**Instructions for the task**
Copy the lines exactly as they appear, starting with the first line of the records and ending with the line that contains "photomicrograph of human".

Dataset entries
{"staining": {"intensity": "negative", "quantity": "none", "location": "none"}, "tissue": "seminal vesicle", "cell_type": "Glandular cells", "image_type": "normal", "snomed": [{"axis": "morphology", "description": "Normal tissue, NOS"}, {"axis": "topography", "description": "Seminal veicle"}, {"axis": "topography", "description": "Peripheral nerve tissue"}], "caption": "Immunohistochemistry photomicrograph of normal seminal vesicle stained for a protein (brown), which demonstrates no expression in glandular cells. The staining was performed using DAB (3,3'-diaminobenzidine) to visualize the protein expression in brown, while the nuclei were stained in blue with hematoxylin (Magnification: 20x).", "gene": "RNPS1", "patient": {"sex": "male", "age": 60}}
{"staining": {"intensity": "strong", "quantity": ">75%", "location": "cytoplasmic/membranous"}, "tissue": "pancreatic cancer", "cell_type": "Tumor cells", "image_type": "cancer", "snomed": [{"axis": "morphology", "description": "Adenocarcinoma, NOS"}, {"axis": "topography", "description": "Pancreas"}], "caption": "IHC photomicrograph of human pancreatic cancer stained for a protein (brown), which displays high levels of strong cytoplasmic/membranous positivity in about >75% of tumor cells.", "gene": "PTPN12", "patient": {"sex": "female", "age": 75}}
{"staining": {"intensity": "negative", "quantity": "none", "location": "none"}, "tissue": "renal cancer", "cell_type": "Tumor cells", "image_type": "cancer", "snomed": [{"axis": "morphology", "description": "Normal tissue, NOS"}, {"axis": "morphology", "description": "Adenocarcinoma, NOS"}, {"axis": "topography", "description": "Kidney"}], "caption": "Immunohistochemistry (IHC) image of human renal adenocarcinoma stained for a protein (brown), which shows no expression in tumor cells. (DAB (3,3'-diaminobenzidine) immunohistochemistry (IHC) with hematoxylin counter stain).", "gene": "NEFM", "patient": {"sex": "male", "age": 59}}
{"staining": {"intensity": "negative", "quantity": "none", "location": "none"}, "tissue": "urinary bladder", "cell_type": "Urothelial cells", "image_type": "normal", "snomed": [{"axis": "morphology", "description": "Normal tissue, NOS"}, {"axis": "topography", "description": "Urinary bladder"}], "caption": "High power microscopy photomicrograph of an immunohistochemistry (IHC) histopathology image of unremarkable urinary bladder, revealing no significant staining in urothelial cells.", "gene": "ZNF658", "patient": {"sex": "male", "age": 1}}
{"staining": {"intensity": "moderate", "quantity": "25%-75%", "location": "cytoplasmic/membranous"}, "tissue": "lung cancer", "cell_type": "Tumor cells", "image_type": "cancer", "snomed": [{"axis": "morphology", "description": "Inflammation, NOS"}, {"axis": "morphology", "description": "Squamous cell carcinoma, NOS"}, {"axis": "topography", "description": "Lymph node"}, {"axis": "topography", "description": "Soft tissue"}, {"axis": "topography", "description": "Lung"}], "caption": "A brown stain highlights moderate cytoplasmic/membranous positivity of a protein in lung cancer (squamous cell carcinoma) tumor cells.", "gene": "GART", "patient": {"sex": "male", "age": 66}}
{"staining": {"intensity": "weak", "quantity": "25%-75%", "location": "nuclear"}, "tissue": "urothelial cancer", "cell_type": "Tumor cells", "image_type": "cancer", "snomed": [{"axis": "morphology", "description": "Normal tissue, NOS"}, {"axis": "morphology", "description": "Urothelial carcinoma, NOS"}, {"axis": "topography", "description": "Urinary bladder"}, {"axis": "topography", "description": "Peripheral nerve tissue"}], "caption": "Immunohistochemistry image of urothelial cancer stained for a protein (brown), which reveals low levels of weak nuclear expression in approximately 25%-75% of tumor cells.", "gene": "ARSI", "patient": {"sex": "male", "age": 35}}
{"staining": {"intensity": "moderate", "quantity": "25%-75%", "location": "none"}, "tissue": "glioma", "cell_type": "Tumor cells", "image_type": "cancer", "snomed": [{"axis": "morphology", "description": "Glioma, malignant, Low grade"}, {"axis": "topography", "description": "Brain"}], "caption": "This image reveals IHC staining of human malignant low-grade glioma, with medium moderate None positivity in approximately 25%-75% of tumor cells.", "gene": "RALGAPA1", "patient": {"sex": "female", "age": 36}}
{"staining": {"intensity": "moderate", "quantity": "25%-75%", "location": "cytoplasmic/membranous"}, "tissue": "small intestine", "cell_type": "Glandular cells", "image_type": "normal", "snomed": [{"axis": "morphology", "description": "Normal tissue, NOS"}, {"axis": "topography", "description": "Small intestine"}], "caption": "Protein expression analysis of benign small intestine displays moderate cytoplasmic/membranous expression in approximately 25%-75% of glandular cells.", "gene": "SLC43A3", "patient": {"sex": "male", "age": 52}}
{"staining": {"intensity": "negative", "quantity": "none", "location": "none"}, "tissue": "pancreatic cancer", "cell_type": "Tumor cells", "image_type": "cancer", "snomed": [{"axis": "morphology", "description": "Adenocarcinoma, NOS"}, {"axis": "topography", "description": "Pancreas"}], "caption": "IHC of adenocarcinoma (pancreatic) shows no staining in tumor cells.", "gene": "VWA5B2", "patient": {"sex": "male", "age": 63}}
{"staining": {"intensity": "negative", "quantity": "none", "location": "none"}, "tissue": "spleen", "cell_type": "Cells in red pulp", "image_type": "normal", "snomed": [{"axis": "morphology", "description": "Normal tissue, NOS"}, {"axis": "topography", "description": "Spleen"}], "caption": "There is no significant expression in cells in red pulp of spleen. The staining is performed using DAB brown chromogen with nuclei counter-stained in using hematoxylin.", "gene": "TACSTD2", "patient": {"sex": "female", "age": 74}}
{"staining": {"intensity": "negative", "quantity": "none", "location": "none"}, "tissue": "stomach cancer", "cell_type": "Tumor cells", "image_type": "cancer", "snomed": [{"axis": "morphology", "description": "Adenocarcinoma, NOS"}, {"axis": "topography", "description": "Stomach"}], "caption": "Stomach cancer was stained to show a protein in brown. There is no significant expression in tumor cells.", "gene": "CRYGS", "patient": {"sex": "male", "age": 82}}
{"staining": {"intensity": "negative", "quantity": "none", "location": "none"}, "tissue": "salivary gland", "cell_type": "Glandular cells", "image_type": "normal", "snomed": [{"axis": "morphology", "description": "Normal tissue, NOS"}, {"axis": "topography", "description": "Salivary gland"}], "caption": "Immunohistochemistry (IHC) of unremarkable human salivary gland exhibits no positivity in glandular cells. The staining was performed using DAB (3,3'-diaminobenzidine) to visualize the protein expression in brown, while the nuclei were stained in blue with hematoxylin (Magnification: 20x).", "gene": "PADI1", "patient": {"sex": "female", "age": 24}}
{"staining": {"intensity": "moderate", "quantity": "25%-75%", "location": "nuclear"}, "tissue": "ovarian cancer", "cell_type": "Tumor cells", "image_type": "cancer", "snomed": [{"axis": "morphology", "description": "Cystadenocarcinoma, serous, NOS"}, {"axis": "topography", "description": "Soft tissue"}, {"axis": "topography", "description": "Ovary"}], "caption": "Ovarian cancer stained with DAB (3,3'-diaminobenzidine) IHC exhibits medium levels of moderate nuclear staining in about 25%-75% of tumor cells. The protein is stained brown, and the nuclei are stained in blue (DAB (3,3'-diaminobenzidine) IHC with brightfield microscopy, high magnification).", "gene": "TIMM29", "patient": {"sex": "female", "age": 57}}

**Task answer**
{"staining": {"intensity": "negative", "quantity": "none", "location": "none"}, "tissue": "seminal vesicle", "cell_type": "Glandular cells", "image_type": "normal", "snomed": [{"axis": "morphology", "description": "Normal tissue, NOS"}, {"axis": "topography", "description": "Seminal veicle"}, {"axis": "topography", "description": "Peripheral nerve tissue"}], "caption": "Immunohistochemistry photomicrograph of normal seminal vesicle stained for a protein (brown), which demonstrates no expression in glandular cells. The staining was performed using DAB (3,3'-diaminobenzidine) to visualize the protein expression in brown, while the nuclei were stained in blue with hematoxylin (Magnification: 20x).", "gene": "RNPS1", "patient": {"sex": "male", "age": 60}}
{"staining": {"intensity": "strong", "quantity": ">75%", "location": "cytoplasmic/membranous"}, "tissue": "pancreatic cancer", "cell_type": "Tumor cells", "image_type": "cancer", "snomed": [{"axis": "morphology", "description": "Adenocarcinoma, NOS"}, {"axis": "topography", "description": "Pancreas"}], "caption": "IHC photomicrograph of human pancreatic cancer stained for a protein (brown), which displays high levels of strong cytoplasmic/membranous positivity in about >75% of tumor cells.", "gene": "PTPN12", "patient": {"sex": "female", "age": 75}}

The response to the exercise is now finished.